Intuitively, one can think of non-planar graphs as having a "two-dimensional hole" (Edit: this is both unclear and not entirely, if at all, correct, see comments below question), thus necessitating that they be embedded in space to be represented without self-intersections.
Homology theory is often described intuitively as characterizing the holes of a space. However (see below) one can show rigorously that it is only possible to formulate necessary conditions for non-planarity in terms of the homology groups of a graph, but not sufficient conditions.
Intuitively this might be understood as reflecting the fact that non-planar graphs are characterized by "two-dimensional holes", while the homology groups of any one-dimensional CW complex are trivial (hence provide no information) except for the $0$th and first homology groups.

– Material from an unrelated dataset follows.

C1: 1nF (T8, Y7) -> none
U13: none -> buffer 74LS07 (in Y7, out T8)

Question: Is it possible to construe the combinatorial conditions for non-planarity given by Kuratowski's theorem into topological ones which can be verified using homology, say by attaching $2$-cells/simplices to the graph in a standard way? Why or why not?
(For example by forming the independence complex or clique complex, i.e. some way of attaching $2$-cells which is not arbitrary, hence does not provide extraneous information about the graph. This MO question might be relevant.)

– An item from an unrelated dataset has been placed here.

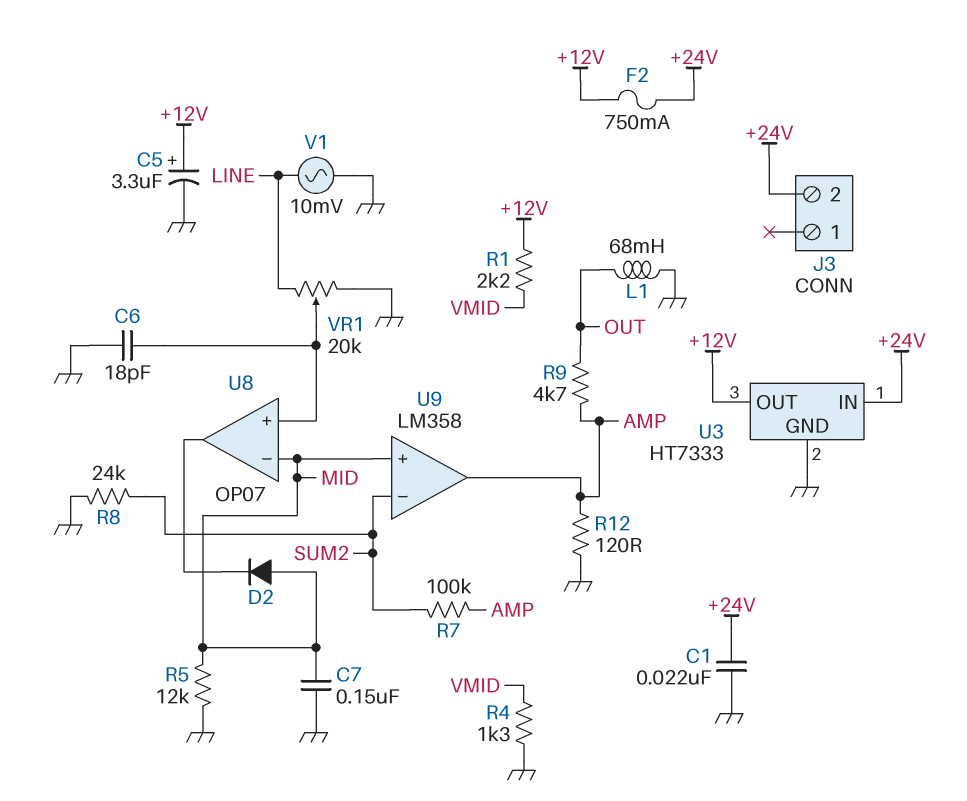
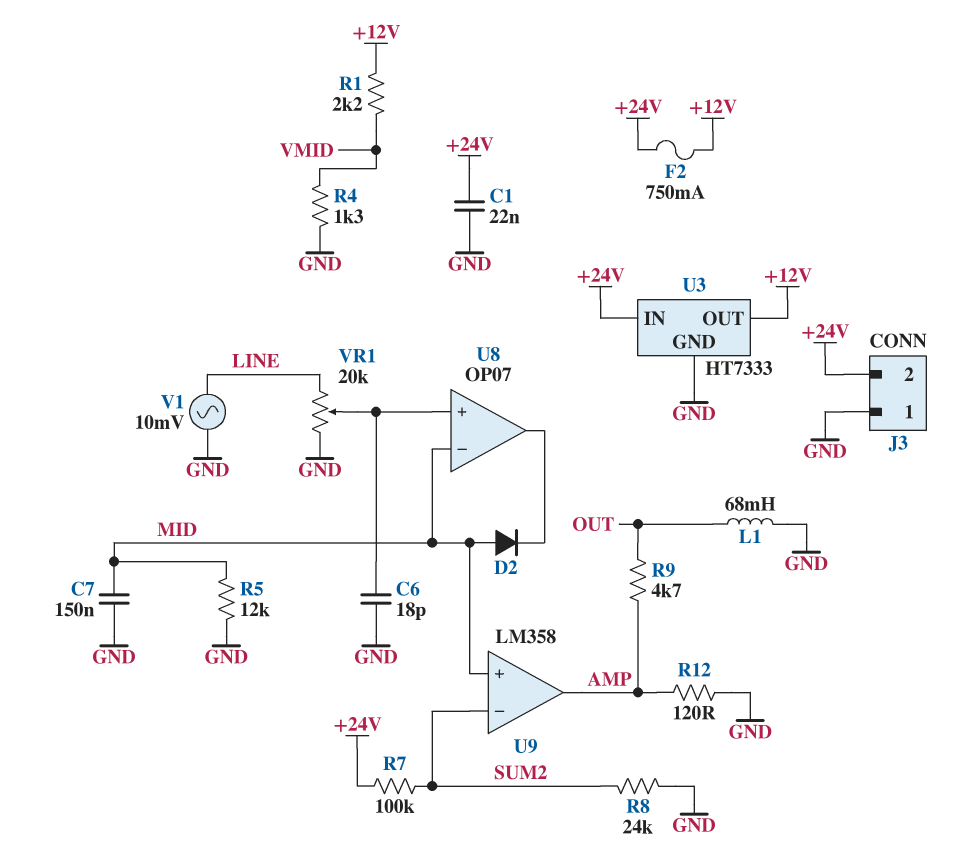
C5: 3.3uF (plus +12V, minus GND) -> none
J3 pin 1: none -> GND
R7: 100k (AMP, SUM2) -> 100k (+24V, SUM2)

Background: Without loss of generality, consider only connected graphs. Then the homology of a (finite) graph is completely determined by its first Betti number (the number of cycles in the graph), which is the rank of the first homology group. The rank of the zeroth homology group is one, and all other homology groups are trivial. (This is implicitly considering graphs as one-dimensional CW complexes, thus by homology I mean any theory satisfying the Eilenberg-Steenrod axioms.)
By Kuratowski's theorem, a graph is non-planar if and only if it contains subgraphs homeomorphic to either $K_5$, the complete graph on five vertices, or $K_{3,3}$, the complete bipartite graph on six vertices.
$K_5$ has $ \frac{5(4)}{2}=10 $ edges, any maximal spanning tree has $4$ edges, thus it must have a Betti number of $10-4=6$. Likewise, $K_{3,3}$ has $3(3)=9$ edges, and any maximal spanning tree must have $5$ edges, so it must have a Betti number of $9-5=4$.
Edit: everything beyond here is wrong -- I was assuming a non-existent additivity property for cycles of a graph based on number of cycles of subgraphs. I.e. over-simplifying reality.
Therefore, any non-planar graph must have: $$4m + 6n = \min\{4,6\} + \gcd\{4,6\}p = 2 + 2r, \, \max\{m,n\}\ge 1, \min\{m,n\} \ge 0, p \ge 0, r \ge 1,$$ for its Betti number, i.e. number of cycles.
On the other hand, we can clearly construct a planar graph with any arbitrary (non-negative integral) number of cycles. Thus we can conclude that non-planar graphs are not uniquely characterized by their homology groups, although we can state as a necessary condition that any non-planar graph must have an even number greater than two as its first Betti number.
This is an interesting question to me. @ThomasAndrews's comment makes a good point, but there's still something to consider:
When a (connected) graph is embedded in the plane (or, to make things simpler by removing a special case, the sphere), its complement in the plane consists of a bunch of cells (regions homeomorphic to a disk) -- the "regions" bounded by edges. These, together with the graph itself, can be made into a cell complex whose first homology is trivial, and whose second homology is that of a sphere (namely $\Bbb Z$).
What about a (connected) non-planar graph? If you COULD adjoin cells in such a way that the homology "looked right" (i.e., $(\Bbb Z, 0, \Bbb Z)$ in dimensions 0, 1, 2) and so that each edge was joined to exactly two 2-cells (to make it manifold-like), then the resulting manifold would necessarily be a sphere (by the classification theorem for 2-manifolds), and hence the graph would be embeddable, a contradiction.
So the thing you can say is that for a nonplanar connected graph $G$, all possible manifold-like 2-cell complexes whose 1-skeleton is $G$ have homology groups that are not those of the 2-sphere.
Now that's not a very useful statement for the most part, but it does show that homology captures something useful here.